If you are a resident in Spain then it is very likely that you will have to make a resident tax declaration annually. This declaration or tax return provides evidence of your income in Spain that can be used for a number of reasons, including determining your prescription charges. The process is quite straight forward and below we explain what it entails in more detail.
If you live in Spain for more than 183 days then you are a resident. Those days do not have to be sequential, so it doesn’t count if you pop back to your home country for a few days and then return. It’s how many days you spend in Spain over the course of the whole year that counts.
As a resident you should be aware that the vast majority of people are required to make a resident tax return in Spain. Although some other conditions do apply, this generally includes a pensioner receiving a pension from abroad that totals more than 12,000€ a year. It also applies to you if you are an early retiree and have an income through interest of more than 1,000€ or an income through renting of more than 1,000€ a year.

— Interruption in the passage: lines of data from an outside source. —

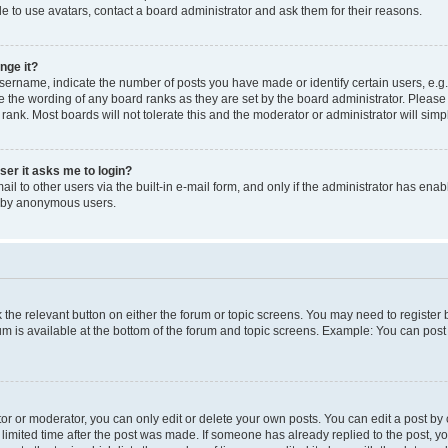
e to use avatars, contact a board administrator and ask them for their reasons.
nge it?
rname, indicate the number of posts you have made or identify certain users, e.g.
e the wording of any board ranks as they are set by the board administrator. Pleas
 rank. Most boards will not tolerate this and the moderator or administrator will simp
user it asks me to login?
l to other users via the built-in e-mail form, and only if the administrator has enabl
m by anonymous users.
ck the relevant button on either the forum or topic screens. You may need to registe
rum is available at the bottom of the forum and topic screens. Example: You can post 
r or moderator, you can only edit or delete your own posts. You can edit a post by cl
limited time after the post was made. If someone has already replied to the post, you 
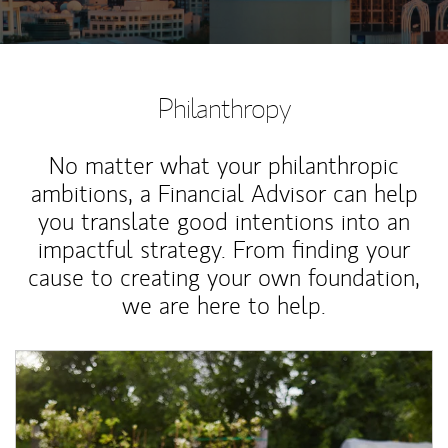
Philanthropy
No matter what your philanthropic
ambitions, a Financial Advisor can help
you translate good intentions into an
impactful strategy. From finding your
cause to creating your own foundation,
we are here to help.
Article Image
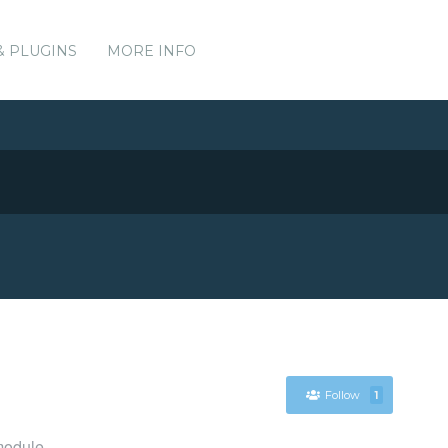
& PLUGINS
MORE INFO
Follow
1
module.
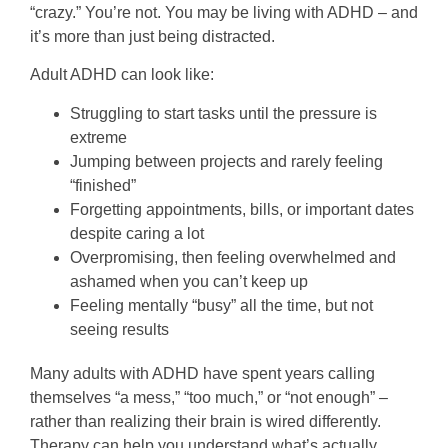
“crazy.” You’re not. You may be living with ADHD – and
it’s more than just being distracted.
Adult ADHD can look like:
Struggling to start tasks until the pressure is
extreme
Jumping between projects and rarely feeling
“finished”
Forgetting appointments, bills, or important dates
despite caring a lot
Overpromising, then feeling overwhelmed and
ashamed when you can’t keep up
Feeling mentally “busy” all the time, but not
seeing results
Many adults with ADHD have spent years calling
themselves “a mess,” “too much,” or “not enough” –
rather than realizing their brain is wired differently.
Therapy can help you understand what’s actually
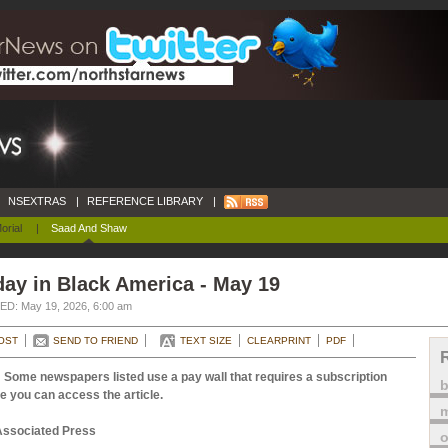
NSEXTRAS
|
REFERENCE LIBRARY
|
orial
|
Saad And Shaw
ay in Black America - May 19
D: May 19, 2026, 6:00 am
OST
SEND TO FRIEND
TEXT SIZE
CLEARPRINT
PDF
 Some newspapers listed use a pay wall that requires a subscription
e you can access the article.
m
Associated Press
o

Even if you don’t come into one of these two groups, and most people do, we still recommend that you make a resident tax return in Spain if you are a resident. It provides evidence of your income and can be used to prove your fiscal residency.
What you must do
Hopefully we have now convinced you about the importance of this piece of paper. The next stage is to complete it. The final tax return date in Spain is the 30th June each year. However, most fiscal representatives start the process in April. Your declaration will cover the previous tax year. So, for example, if you make a tax declaration in Spain in June 2017 it will be for your income during the tax year January 2016 until December 2016.

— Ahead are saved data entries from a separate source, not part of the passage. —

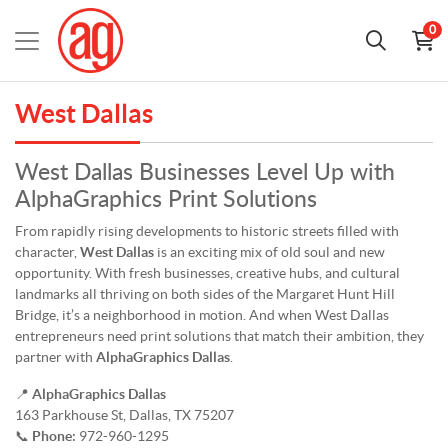
0
West Dallas
West Dallas Businesses Level Up with
AlphaGraphics Print Solutions
From rapidly rising developments to historic streets filled with
character,
West Dallas
is an exciting mix of old soul and new
opportunity. With fresh businesses, creative hubs, and cultural
landmarks all thriving on both sides of the Margaret Hunt Hill
Bridge, it’s a neighborhood in motion. And when West Dallas
entrepreneurs need print solutions that match their ambition, they
partner with
AlphaGraphics Dallas
.
📍
AlphaGraphics Dallas
163 Parkhouse St, Dallas, TX 75207
📞
Phone:
972-960-1295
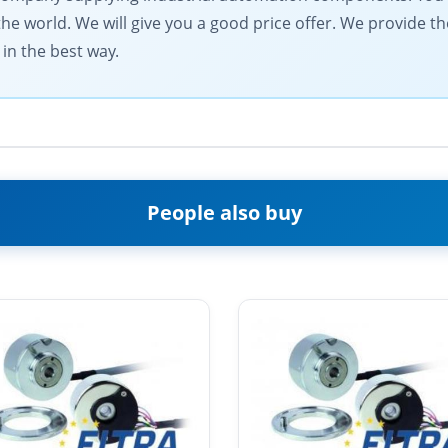
the world. We will give you a good price offer. We provide th
in the best way.
People also buy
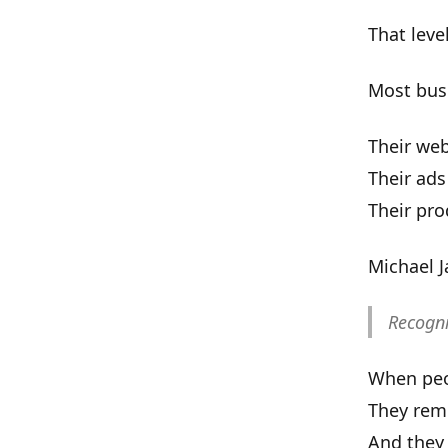
That level
Most bus
Their web
Their ads
Their pro
Michael 
Recogni
When peop
They rem
And they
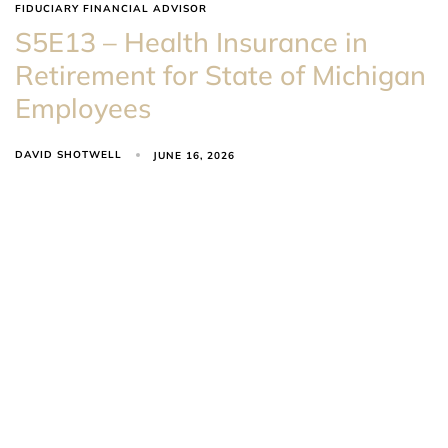
FIDUCIARY FINANCIAL ADVISOR
S5E13 – Health Insurance in
Retirement for State of Michigan
Employees
DAVID SHOTWELL
JUNE 16, 2026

You will need to take documents to your appointment and you should check with your tax adviser what documents you will need to avoid a wasted journey. On the form you will declare your world-wide income including rental income, income from pensions and any other investments or interest you might receive.
The appointment at Ábaco usually takes about an hour and the tax return in Spain is completed online. It is quite a straightforward process provided you have all the documentation you need.
This means that you will get to know immediately if there is anything to pay or even, if you will get a tax refund. In the case of a refund the Spanish Tax Authority must return the money within six months and usually do so well before this deadline. Refunds are paid directly into your bank account.
You should be aware that there have been cases of bogus emails being sent purporting to be from the Spanish tax office and saying that a tax refund is due. The recipient is then asked to enter certain details in order to receive their refund. The Spanish Tax Authority does not give refunds in this way and they would never ask for your credit card details.
It’s your responsibility
You have to remember that in Spain you are not spoon fed when it comes to paying your taxes. People can mistake the fact that they may not be contacted by the Tax Office with them not being bothered about their contribution. This is not the case.
What usually happens on non-payment of taxes is that at some point, for example when you come to sell your house or it is bequeathed as part of an inheritance, you realise that the Spanish Tax Authority has been taking note all long. You then have to rectify the omission, with interest, or you discover that you are not classed as ‘resident’ for fiscal purposes. Being classed as a resident is particularly important if you do not want to have 3% of your house price retained on sale.
Making a resident tax return in Spain is a simple process and you may even have a zero return to make. Residents should mark the 30th June in their diary and make sure that they are tax compliant.